Does it cause data leakage to train a bidirectional LSTM on data where a user can be a sample in the training data multiple times?
Each row is a snapshot at a different point in time for a given user. Their past N months of behavior are the features and their current month of behavior is the target.
Example data: "Months Prior" columns are the only features. Both the features and target continuous values.

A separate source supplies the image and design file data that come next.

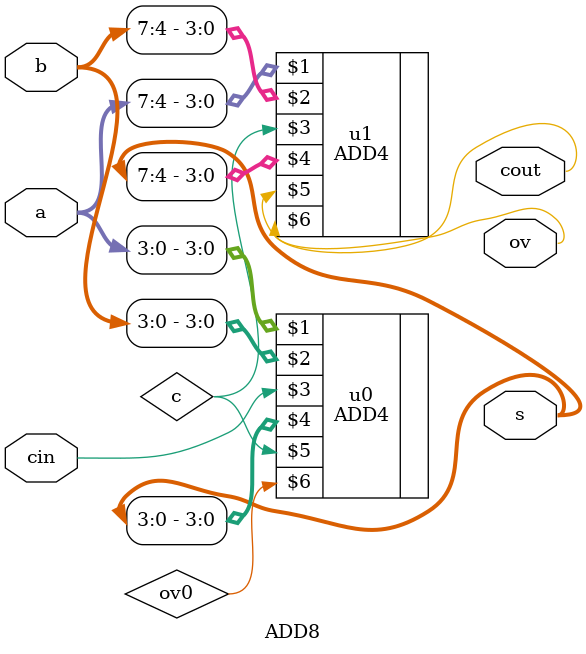
<source format=v>
module ADD8(a,b,cin,s,cout,ov);

input [7:0] a,b;
input cin;
output [7:0] s;
output cout,ov;
wire c,ov0;

ADD4 u0(a[3:0],b[3:0],cin,s[3:0],c,ov0);
ADD4 u1(a[7:4],b[7:4],c,s[7:4],cout,ov);

endmodule

</source>
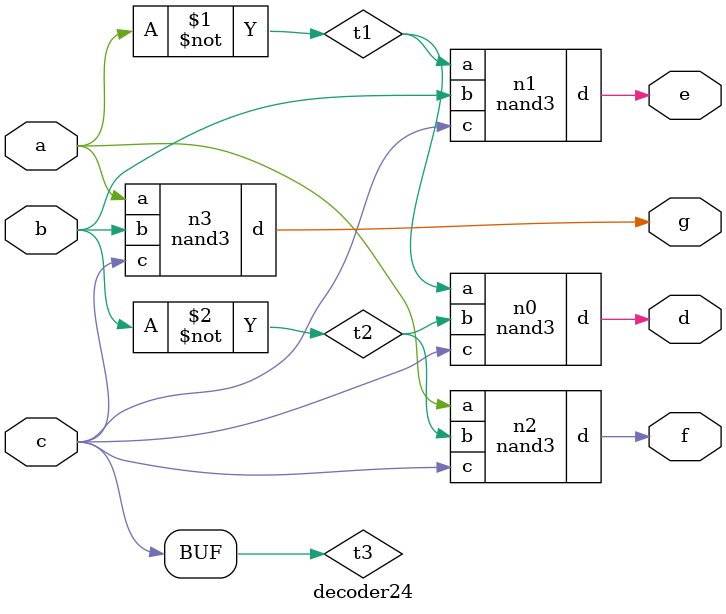
<source format=v>
module nand3(input wire a,b,c,output wire d);
assign d=(a&b&c);
endmodule

module decoder24(input wire a,b,c,output wire d,e,f,g);
wire t1,t2,t3;
assign t1=~a;
assign t2=~b;
assign t3=c;

nand3 n0(t1,t2,t3,d);
nand3 n1(t1,b,t3,e);
nand3 n2(a,t2,t3,f);
nand3 n3(a,b,t3,g);

endmodule

</source>
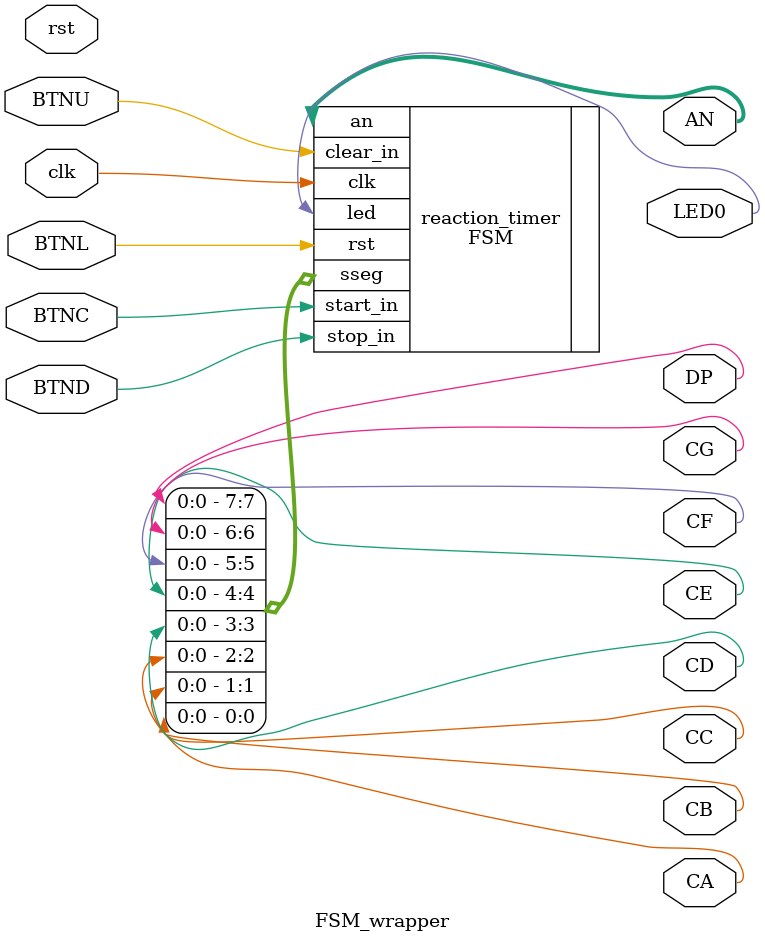
<source format=sv>
`timescale 1ns / 1ps

module FSM_wrapper(
    input logic clk,
    input logic rst,
    input logic BTNU, BTNC, BTND, BTNL,
    output logic DP, CG, CF, CE, CD, CC, CB, CA, 
    output logic [7:0] AN,
    output logic LED0
    );
    
    FSM reaction_timer(
    .clk(clk),
    .rst(BTNL),
    .start_in(BTNC),
    .stop_in(BTND),
    .clear_in(BTNU),
    .sseg({DP, CG, CF, CE, CD, CC, CB, CA}),
    .an(AN),
    .led(LED0)
    );
    
endmodule

</source>
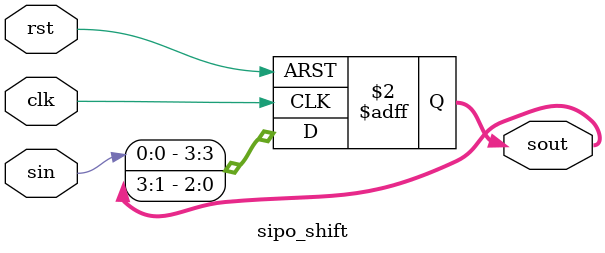
<source format=v>
`timescale 1ns / 1ps

module sipo_shift(input clk,
                  input rst,
                  input sin,
                  output reg [3:0]sout);

                  
                  
   always @(posedge clk or posedge rst)begin
        if(rst)begin
        sout<=4'b0000;
        end
        else begin

        sout[3]<=sin;
        sout[2]<=sout[3];
        sout[1]<=sout[2];
        sout[0]<=sout[1];
        end
     end
                     
endmodule



</source>
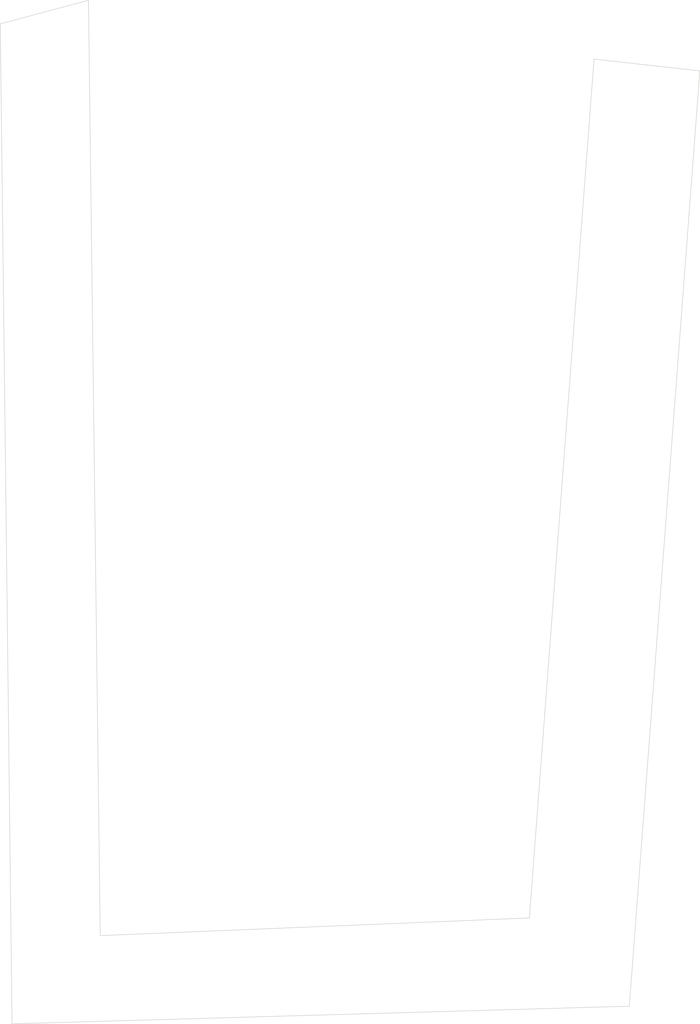
<source format=kicad_pcb>
(kicad_pcb (version 20221018) (generator pcbnew)

  (general
    (thickness 1.6)
  )

  (paper "A4")
  (layers
    (0 "F.Cu" signal)
    (31 "B.Cu" signal)
    (32 "B.Adhes" user "B.Adhesive")
    (33 "F.Adhes" user "F.Adhesive")
    (34 "B.Paste" user)
    (35 "F.Paste" user)
    (36 "B.SilkS" user "B.Silkscreen")
    (37 "F.SilkS" user "F.Silkscreen")
    (38 "B.Mask" user)
    (39 "F.Mask" user)
    (40 "Dwgs.User" user "User.Drawings")
    (41 "Cmts.User" user "User.Comments")
    (42 "Eco1.User" user "User.Eco1")
    (43 "Eco2.User" user "User.Eco2")
    (44 "Edge.Cuts" user)
    (45 "Margin" user)
    (46 "B.CrtYd" user "B.Courtyard")
    (47 "F.CrtYd" user "F.Courtyard")
    (48 "B.Fab" user)
    (49 "F.Fab" user)
    (50 "User.1" user)
    (51 "User.2" user)
    (52 "User.3" user)
    (53 "User.4" user)
    (54 "User.5" user)
    (55 "User.6" user)
    (56 "User.7" user)
    (57 "User.8" user)
    (58 "User.9" user)
  )

  (setup
    (stackup
      (layer "F.SilkS" (type "Top Silk Screen"))
      (layer "F.Paste" (type "Top Solder Paste"))
      (layer "F.Mask" (type "Top Solder Mask") (thickness 0.01))
      (layer "F.Cu" (type "copper") (thickness 0.035))
      (layer "dielectric 1" (type "core") (thickness 1.51) (material "FR4") (epsilon_r 4.5) (loss_tangent 0.02))
      (layer "B.Cu" (type "copper") (thickness 0.035))
      (layer "B.Mask" (type "Bottom Solder Mask") (thickness 0.01))
      (layer "B.Paste" (type "Bottom Solder Paste"))
      (layer "B.SilkS" (type "Bottom Silk Screen"))
      (copper_finish "None")
      (dielectric_constraints no)
    )
    (pad_to_mask_clearance 0)
    (pcbplotparams
      (layerselection 0x00010fc_ffffffff)
      (plot_on_all_layers_selection 0x0000000_00000000)
      (disableapertmacros false)
      (usegerberextensions false)
      (usegerberattributes true)
      (usegerberadvancedattributes true)
      (creategerberjobfile true)
      (dashed_line_dash_ratio 12.000000)
      (dashed_line_gap_ratio 3.000000)
      (svgprecision 4)
      (plotframeref false)
      (viasonmask false)
      (mode 1)
      (useauxorigin false)
      (hpglpennumber 1)
      (hpglpenspeed 20)
      (hpglpendiameter 15.000000)
      (dxfpolygonmode true)
      (dxfimperialunits true)
      (dxfusepcbnewfont true)
      (psnegative false)
      (psa4output false)
      (plotreference true)
      (plotvalue true)
      (plotinvisibletext false)
      (sketchpadsonfab false)
      (subtractmaskfromsilk false)
      (outputformat 1)
      (mirror false)
      (drillshape 1)
      (scaleselection 1)
      (outputdirectory "")
    )
  )

  (net 0 "")

  (gr_line (start 50.999965 5.483117) (end 45.499965 78.483117)
    (stroke (width 0.05) (type default)) (layer "Edge.Cuts") (tstamp 12571e8b-bce9-4eba-b560-a8ffed10e570))
  (gr_line (start 45.499965 78.483117) (end 8.999965 79.983117)
    (stroke (width 0.05) (type default)) (layer "Edge.Cuts") (tstamp 15bbbf72-8529-4401-8eb4-2afdd3b09161))
  (gr_line (start 7.999965 0.483117) (end 0.499965 2.483117)
    (stroke (width 0.05) (type default)) (layer "Edge.Cuts") (tstamp 16ce253e-5783-4609-b1a9-5b211900dca8))
  (gr_line (start 53.999965 85.983117) (end 59.999965 6.483117)
    (stroke (width 0.05) (type default)) (layer "Edge.Cuts") (tstamp 18a64e7a-bc0a-44fe-8707-0cff6189898d))
  (gr_line (start 1.499965 87.483117) (end 53.999965 85.983117)
    (stroke (width 0.05) (type default)) (layer "Edge.Cuts") (tstamp 22a647dd-d7b5-47b5-b20e-bd6dcc7d2399))
  (gr_line (start 8.999965 79.983117) (end 7.999965 0.483117)
    (stroke (width 0.05) (type default)) (layer "Edge.Cuts") (tstamp 4b95da70-9a72-428c-b612-97cc49735e1c))
  (gr_line (start 59.999965 6.483117) (end 50.999965 5.483117)
    (stroke (width 0.05) (type default)) (layer "Edge.Cuts") (tstamp ea32f483-5fed-4f1a-8d08-df87e7425320))
  (gr_line (start 0.499965 2.483117) (end 1.499965 87.483117)
    (stroke (width 0.05) (type default)) (layer "Edge.Cuts") (tstamp ef18f613-ae22-4092-8281-ffbb88773a05))

)

</source>
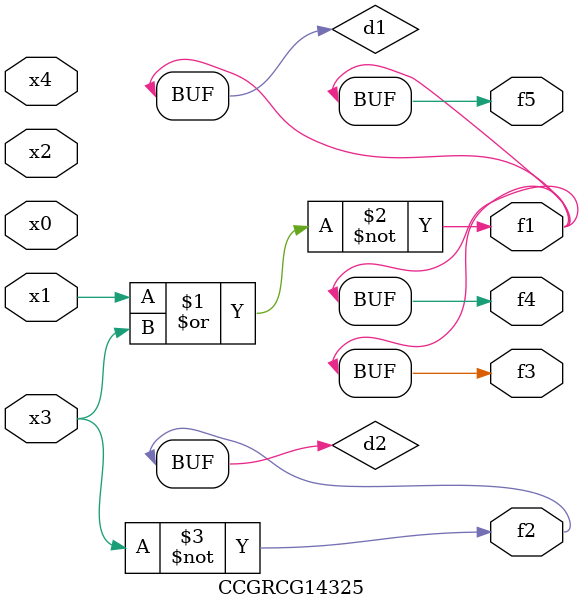
<source format=v>
module CCGRCG14325(
	input x0, x1, x2, x3, x4,
	output f1, f2, f3, f4, f5
);

	wire d1, d2;

	nor (d1, x1, x3);
	not (d2, x3);
	assign f1 = d1;
	assign f2 = d2;
	assign f3 = d1;
	assign f4 = d1;
	assign f5 = d1;
endmodule

</source>
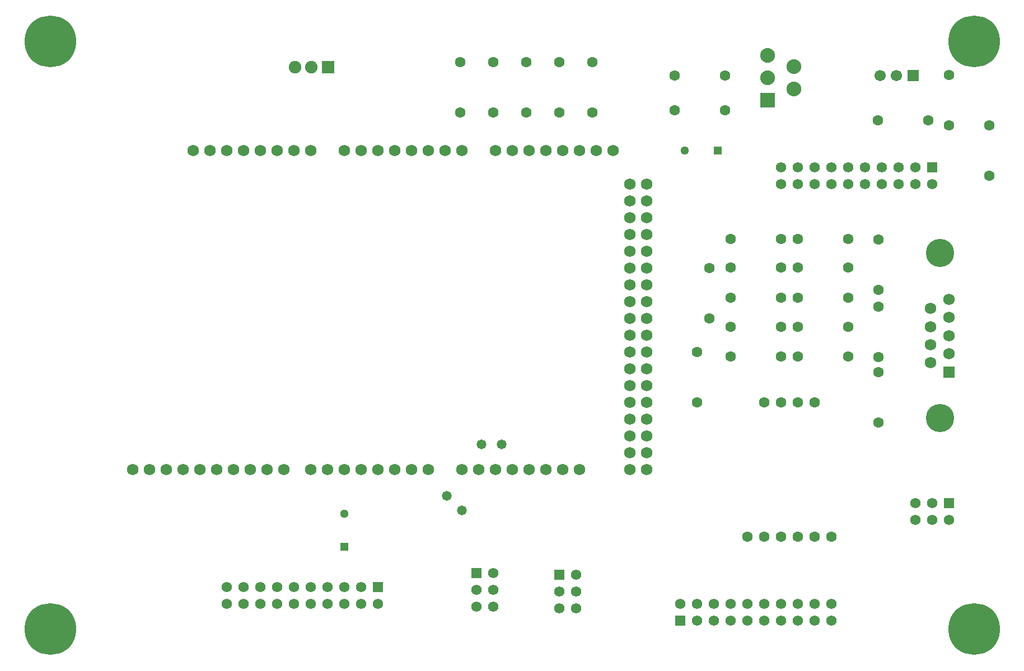
<source format=gbr>
G04 Layer_Color=16711935*
%FSLAX23Y23*%
%MOIN*%
%TF.FileFunction,Soldermask,Bot*%
%TF.Part,Single*%
G01*
G75*
%TA.AperFunction,ViaPad*%
%ADD33C,0.308*%
%TA.AperFunction,ComponentPad*%
%ADD34C,0.063*%
%ADD35C,0.051*%
%ADD36R,0.051X0.051*%
%ADD37C,0.062*%
%ADD38R,0.062X0.062*%
%ADD39R,0.062X0.062*%
%ADD40R,0.075X0.075*%
%ADD41C,0.075*%
%ADD42R,0.051X0.051*%
%ADD43C,0.068*%
%ADD44C,0.069*%
%ADD45C,0.168*%
%ADD46R,0.069X0.069*%
%ADD47C,0.088*%
%ADD48R,0.088X0.088*%
%ADD49C,0.067*%
%ADD50R,0.067X0.067*%
%TA.AperFunction,ViaPad*%
%ADD51C,0.058*%
D33*
X1250Y4750D02*
D03*
X6750D02*
D03*
Y1250D02*
D03*
X1250D02*
D03*
D34*
X3888Y4626D02*
D03*
Y4326D02*
D03*
X4478D02*
D03*
Y4626D02*
D03*
X4281Y4326D02*
D03*
Y4626D02*
D03*
X4085Y4326D02*
D03*
Y4626D02*
D03*
X6479Y4281D02*
D03*
X6179D02*
D03*
X6600Y4550D02*
D03*
Y4250D02*
D03*
X6840D02*
D03*
Y3950D02*
D03*
X5268Y4547D02*
D03*
X4968D02*
D03*
Y4341D02*
D03*
X5268D02*
D03*
X6180Y2480D02*
D03*
Y2780D02*
D03*
X6000Y3225D02*
D03*
X5700D02*
D03*
X5600D02*
D03*
X5300D02*
D03*
X6180Y3170D02*
D03*
Y2870D02*
D03*
X6000Y3405D02*
D03*
X5700D02*
D03*
X5600D02*
D03*
X5300D02*
D03*
X6180Y3570D02*
D03*
Y3270D02*
D03*
X6000Y3575D02*
D03*
X5700D02*
D03*
X5600D02*
D03*
X5300D02*
D03*
X3691Y4626D02*
D03*
Y4326D02*
D03*
X5500Y2600D02*
D03*
X5600D02*
D03*
X5700D02*
D03*
X5800D02*
D03*
X5400Y1800D02*
D03*
X5500D02*
D03*
X5600D02*
D03*
X5700D02*
D03*
X5800D02*
D03*
X5900D02*
D03*
X5300Y3050D02*
D03*
X5600D02*
D03*
X5700D02*
D03*
X6000D02*
D03*
X5175Y3400D02*
D03*
Y3100D02*
D03*
X5100Y2600D02*
D03*
Y2900D02*
D03*
X5300Y2875D02*
D03*
X5600D02*
D03*
X5700D02*
D03*
X6000D02*
D03*
D35*
X5028Y4100D02*
D03*
X3002Y1939D02*
D03*
D36*
X5225Y4100D02*
D03*
D37*
X3889Y1385D02*
D03*
X3789D02*
D03*
X3889Y1485D02*
D03*
X3789D02*
D03*
X3889Y1585D02*
D03*
X6400Y1900D02*
D03*
Y2000D02*
D03*
X6500Y1900D02*
D03*
Y2000D02*
D03*
X6600Y1900D02*
D03*
X5600Y3900D02*
D03*
Y4000D02*
D03*
X5700Y3900D02*
D03*
Y4000D02*
D03*
X5800Y3900D02*
D03*
Y4000D02*
D03*
X5900Y3900D02*
D03*
Y4000D02*
D03*
X6000Y3900D02*
D03*
Y4000D02*
D03*
X6100Y3900D02*
D03*
Y4000D02*
D03*
X6200Y3900D02*
D03*
Y4000D02*
D03*
X6300Y3900D02*
D03*
Y4000D02*
D03*
X6400Y3900D02*
D03*
Y4000D02*
D03*
X6500Y3900D02*
D03*
X5900Y1400D02*
D03*
Y1300D02*
D03*
X5800Y1400D02*
D03*
Y1300D02*
D03*
X5700Y1400D02*
D03*
Y1300D02*
D03*
X5600Y1400D02*
D03*
Y1300D02*
D03*
X5500Y1400D02*
D03*
Y1300D02*
D03*
X5400Y1400D02*
D03*
Y1300D02*
D03*
X5300Y1400D02*
D03*
Y1300D02*
D03*
X5200Y1400D02*
D03*
Y1300D02*
D03*
X5100Y1400D02*
D03*
Y1300D02*
D03*
X5000Y1400D02*
D03*
X4381Y1375D02*
D03*
X4281D02*
D03*
X4381Y1475D02*
D03*
X4281D02*
D03*
X4381Y1575D02*
D03*
X2300Y1400D02*
D03*
Y1500D02*
D03*
X2400Y1400D02*
D03*
Y1500D02*
D03*
X2500Y1400D02*
D03*
Y1500D02*
D03*
X2600Y1400D02*
D03*
Y1500D02*
D03*
X2700Y1400D02*
D03*
Y1500D02*
D03*
X2800Y1400D02*
D03*
Y1500D02*
D03*
X2900Y1400D02*
D03*
Y1500D02*
D03*
X3000Y1400D02*
D03*
Y1500D02*
D03*
X3100Y1400D02*
D03*
Y1500D02*
D03*
X3200Y1400D02*
D03*
D38*
X3789Y1585D02*
D03*
X4281Y1575D02*
D03*
D39*
X6600Y2000D02*
D03*
X6500Y4000D02*
D03*
X5000Y1300D02*
D03*
X3200Y1500D02*
D03*
D40*
X2904Y4596D02*
D03*
D41*
X2805D02*
D03*
X2707D02*
D03*
D42*
X3002Y1742D02*
D03*
D43*
X3000Y4100D02*
D03*
X3100D02*
D03*
X3200D02*
D03*
X3300D02*
D03*
X3400D02*
D03*
X3500D02*
D03*
X3600D02*
D03*
X3700D02*
D03*
X3900D02*
D03*
X4000D02*
D03*
X4100D02*
D03*
X4200D02*
D03*
X4300D02*
D03*
X4400D02*
D03*
X4500D02*
D03*
X4600D02*
D03*
X2100D02*
D03*
X2200D02*
D03*
X2300D02*
D03*
X2400D02*
D03*
X2500D02*
D03*
X2600D02*
D03*
X2700D02*
D03*
X2800D02*
D03*
X3700Y2200D02*
D03*
X3800D02*
D03*
X3900D02*
D03*
X4000D02*
D03*
X4100D02*
D03*
X4200D02*
D03*
X4300D02*
D03*
X4400D02*
D03*
X2800D02*
D03*
X2900D02*
D03*
X3000D02*
D03*
X3100D02*
D03*
X3200D02*
D03*
X3300D02*
D03*
X3400D02*
D03*
X3500D02*
D03*
X2640D02*
D03*
X2540D02*
D03*
X2440D02*
D03*
X2340D02*
D03*
X2240D02*
D03*
X2140D02*
D03*
X2040D02*
D03*
X1940D02*
D03*
X1840D02*
D03*
X1740D02*
D03*
X4700D02*
D03*
X4800D02*
D03*
X4700Y2300D02*
D03*
X4800D02*
D03*
X4700Y2400D02*
D03*
X4800D02*
D03*
X4700Y2500D02*
D03*
X4800D02*
D03*
X4700Y2600D02*
D03*
X4800D02*
D03*
X4700Y2700D02*
D03*
X4800D02*
D03*
X4700Y2800D02*
D03*
X4800D02*
D03*
X4700Y2900D02*
D03*
X4800D02*
D03*
X4700Y3000D02*
D03*
X4800D02*
D03*
X4700Y3100D02*
D03*
X4800D02*
D03*
X4700Y3200D02*
D03*
X4800D02*
D03*
X4700Y3300D02*
D03*
X4800D02*
D03*
X4700Y3400D02*
D03*
X4800D02*
D03*
X4700Y3500D02*
D03*
X4800D02*
D03*
X4700Y3600D02*
D03*
X4800D02*
D03*
X4700Y3700D02*
D03*
X4800D02*
D03*
X4700Y3800D02*
D03*
X4800D02*
D03*
X4700Y3900D02*
D03*
X4800D02*
D03*
D44*
X6490Y3160D02*
D03*
Y3052D02*
D03*
Y2944D02*
D03*
X6602Y3214D02*
D03*
Y3106D02*
D03*
Y2998D02*
D03*
Y2890D02*
D03*
X6490Y2836D02*
D03*
D45*
X6546Y2506D02*
D03*
Y3490D02*
D03*
D46*
X6602Y2782D02*
D03*
D47*
X5522Y4667D02*
D03*
X5679Y4600D02*
D03*
X5522Y4533D02*
D03*
X5679Y4467D02*
D03*
D48*
X5522Y4400D02*
D03*
D49*
X6191Y4547D02*
D03*
X6289D02*
D03*
D50*
X6388D02*
D03*
D51*
X3819Y2352D02*
D03*
X3937D02*
D03*
X3701Y1956D02*
D03*
X3612Y2044D02*
D03*
%TF.MD5,e3106a916e6f074fb3dd0d8dd7c087f2*%
M02*

</source>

+------------------+---------+--------------------+----------------+----------------+----------------+-----------------+----------------+------------------------+
| Train Test Split | User Id | Current Month Date | 5 Months Prior | 4 Months Prior | 3 Months Prior | 2 Months Prior | 1 Month Prior | Target (Current Month) |
+------------------+---------+--------------------+----------------+----------------+----------------+-----------------+----------------+------------------------+
| test | 123 | June | 1 | 4 | 2 | 8 | 2 | 6 |
| test | 123 | May | 0 | 1 | 4 | 2 | 8 | 2 |
| training | 123 | April | 0 | 0 | 1 | 4 | 2 | 8 |
| training | 123 | March | 0 | 0 | 0 | 1 | 4 | 2 |
| training | 123 | Feb | 0 | 0 | 0 | 0 | 1 | 4 |
+------------------+---------+--------------------+----------------+----------------+----------------+-----------------+----------------+------------------------+
Would the bidirectional LSTM learn that some columns in the training data contain the target for other rows?
Example: April "2 Months Prior" and "1 Month Prior" of, 4 and 2, would have the pattern of March "1 Month Prior" and the Target, 4 and 2.
Intuitively I don't think it would learn these relationships, I believe other machine learning models, like tree models and linear regression. But I don't have enough knowledge on LSTMs to say for sure. I could verify by creating simulated data with a random number generator, but I'd rather understand the math/intuition.